ORT Israel is a non-government organization devoted to education in Israel.

"ORT Israel" (ORT is an acronym of the Russian Общество Ремесленного Труда – "Association for Vocational Crafts") is the largest educational network in Israel for science and technology education and has been operating in Israel since 1949 as a public benefit company. The network operates some 210 educational institutions including engineering colleges, middle and high schools, and one elementary school, in over 55 local authorities. Some 100,000 students attend ORT Israel schools and colleges and, to date, the network has trained some 600,000 graduates. Its students come from all sectors and populations in Israeli society.

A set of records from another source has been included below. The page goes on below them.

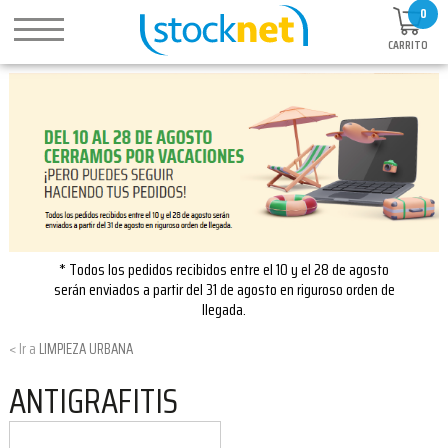
0
CARRITO
* Todos los pedidos recibidos entre el 10 y el 28 de agosto
serán enviados a partir del 31 de agosto en riguroso orden de
llegada.
LIMPIEZA URBANA
ANTIGRAFITIS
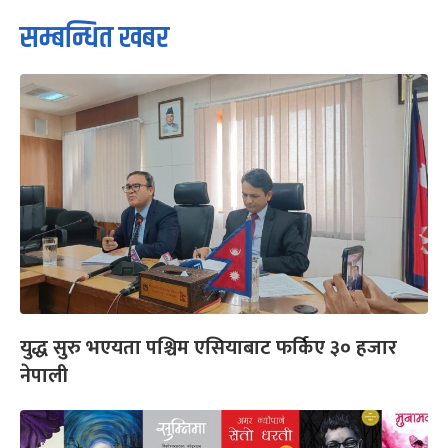
सम्बन्धित खबर
युद्ध सुरु भएयता पश्चिम एसियाबाट फर्किए ३० हजार
नेपाली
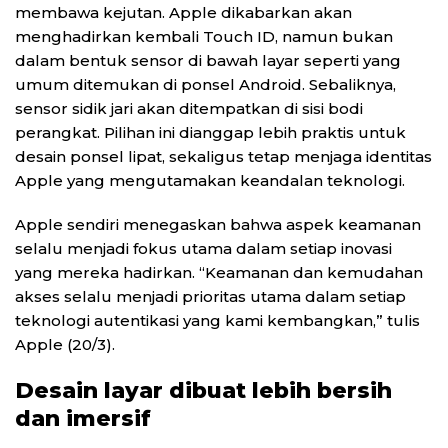
membawa kejutan. Apple dikabarkan akan
menghadirkan kembali Touch ID, namun bukan
dalam bentuk sensor di bawah layar seperti yang
umum ditemukan di ponsel Android. Sebaliknya,
sensor sidik jari akan ditempatkan di sisi bodi
perangkat. Pilihan ini dianggap lebih praktis untuk
desain ponsel lipat, sekaligus tetap menjaga identitas
Apple yang mengutamakan keandalan teknologi.
Apple sendiri menegaskan bahwa aspek keamanan
selalu menjadi fokus utama dalam setiap inovasi
yang mereka hadirkan. “Keamanan dan kemudahan
akses selalu menjadi prioritas utama dalam setiap
teknologi autentikasi yang kami kembangkan,” tulis
Apple (20/3).
Desain layar dibuat lebih bersih
dan imersif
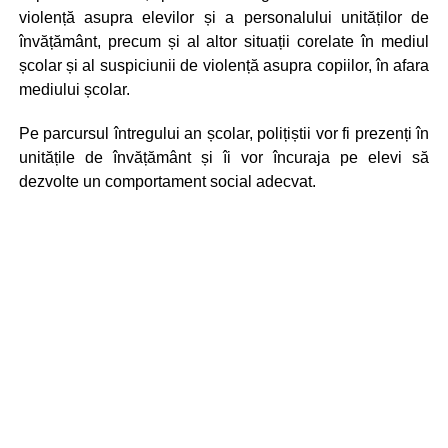
violență asupra elevilor și a personalului unităților de
învățământ, precum și al altor situații corelate în mediul
școlar și al suspiciunii de violență asupra copiilor, în afara
mediului școlar.
Pe parcursul întregului an școlar, polițiștii vor fi prezenți în
unitățile de învățământ și îi vor încuraja pe elevi să
dezvolte un comportament social adecvat.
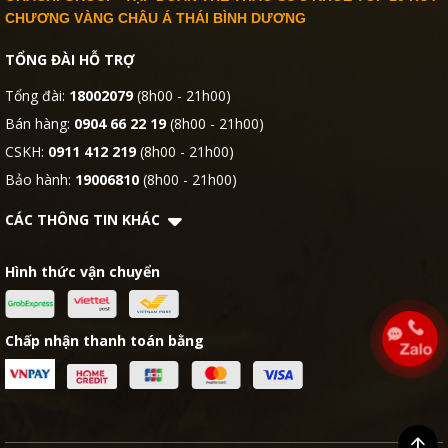
CHƯƠNG VÀNG CHÂU Á THÁI BÌNH DƯƠNG
TỔNG ĐÀI HỖ TRỢ
Tổng đài:
18002079
(8h00 - 21h00)
Bán hàng:
0904 66 22 19
(8h00 - 21h00)
CSKH:
0911 412 219
(8h00 - 21h00)
Bảo hành:
19006810
(8h00 - 21h00)
CÁC THÔNG TIN KHÁC
Hình thức vận chuyển
Chấp nhận thanh toán bằng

Ort Israel began functioning in 1948, when Aharon Syngalowsky, then Chairperson of World ORT, came to Israel. With the dramatic increase in immigration from North Africa, Europe and the Middle East, new challenges in absorption and rehabilitation emerged. Thousands of new immigrants needed to be integrated into the new society, and to this end, jobs and vocational training were needed. Many senior figures in the country supported this idea, such as Zalman Shazar, then the Minister of Education, and later to become President, Zalman Aran, later to become Minister of Education, and Mordechai Bentov, the Minister of Housing. The management of ORT rented an abandoned building in Jaffa and another one on Nevi'im Street in Jerusalem.

The first ORT school in Israel opened in Jaffa in 1949[1]. Its beginnings were modest, with only short courses for discharged soldiers, in order to make it easier for them to integrate into the country's economy. The school was headed by engineer Zvi Rivlin. Thus ORT Israel was founded, and this was also the beginning of technology education in the State of Israel. The school operated for seven consecutive years in extremely crowded conditions. The first courses were in welding, carpentry, pajama sewing, weaving, radio, electricity, and typewriter repair. Hundreds of discharged soldiers and new immigrants passed through the school, studying mainly in evening classes. At the end of the 1950s, ORT managed to open the new and very modern school in Tel Aviv, Yad Eliyahu named ORT Syngalowsky.

During the 1960s, needs grew, and ORT decided to expand; the number of students in the network doubled, and doubled once again in the 1970s. The education authorities in Israel decided to make technological and vocational education a priority and demanded that more and more schools be built for this purpose. Between 1960 and 1975, 60 additional schools were added to the network to make a total of 80 schools. Thus, a decade later, the number of ORT students exceeded 70,000. The new schools were opened not just in the big cities, but also on kibbutzim, in development towns, in yeshivas and even among the Arab population.